The Company reported revenue of $15.8 million, a 3.0% decrease from $16.3 million in third quarter 2018. The loss of residential voice customers and competitive pricing pressures on internet services, combined with the annual impact of decreases in selected FCC high-cost subsidy programs, were the primary drivers of the decline. The Company noted that the rate of decline in customers decreased in third quarter 2019 compared to the two previous quarters, likely impacted by the announced fiber deployments and network upgrades that are planned to increase the data speeds available to customers. Third quarter results included a $0.1 million increase in revenue from second quarter 2019, driven by a one-time 2019 true-up payment of a similar amount, related to the Company’s election of A-CAM for its Vermont RLEC earlier this year. Cost of services decreased less than $0.1 million, or 0.5%, in third quarter 2019 from the same period in 2018, while selling, general and administrative expense increased by $0.1 million, or 5.2%, over 2018, as the Company began developing marketing plans to support implementation of its long-term network design plans completed in second quarter 2019.

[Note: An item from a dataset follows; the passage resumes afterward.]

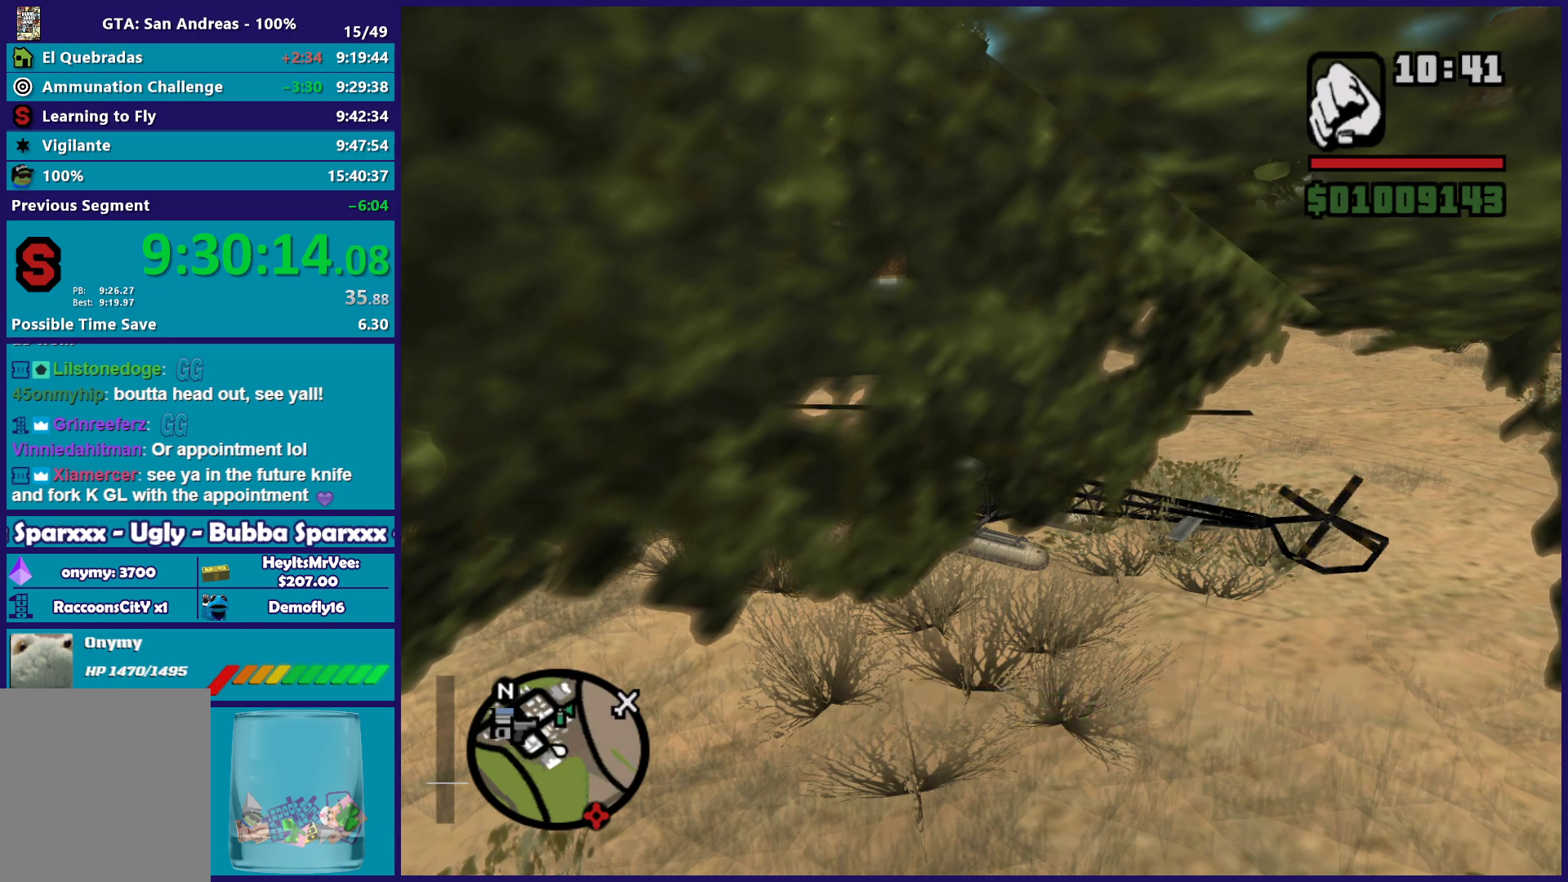
{"buttons": ["R2"], "left_stick": "center", "button_events": []}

Net income decreased 21.8% to $1.8 million in third quarter 2019, compared to $2.3 million in third quarter 2018. Basic net income was $0.53 per share for third quarter 2019, compared to $0.69 per share in the same period of 2018. Consolidated EBITDA (as defined below) was $5.8 million for third quarter 2019, compared to $6.4 million for the same period in the previous year, primarily driven by lower revenue and a change in senior executive incentive compensation to cash in 2019 from stock-based incentive in 2018.

The Company made its scheduled $1.1 million principal payment on its credit agreement with CoBank in third quarter 2019, reducing the loan balance to $71.3 million. As of September 30, 2019, the ratio of debt, net of cash, to Consolidated EBITDA was 2.77, reflecting the mandatory payments and voluntary prepayments made on the debt since its inception in November 2017. During third quarter 2019, capital investment increased to $3.2 million, compared to $2.4 million in the same period of 2018. For the year 2019, the Company expects to invest a total of $11.5 million to upgrade and maintain its network. This investment level represents a 44.1% increase in investment in the business over 2018 and the second year of double digit increases in investment aimed at providing customers increased internet speeds to reduce customer churn. During third quarter, Otelco also continued the work necessary to prepare for the deployment of VDSL (Very high-speed Digital Subscriber Line) throughout all of its service areas and the upgrade of its cable distribution network to DOCSIS 3.1 next year. Along with its fiber deployment plans, these investments will increase speeds and improve quality of service for the customer.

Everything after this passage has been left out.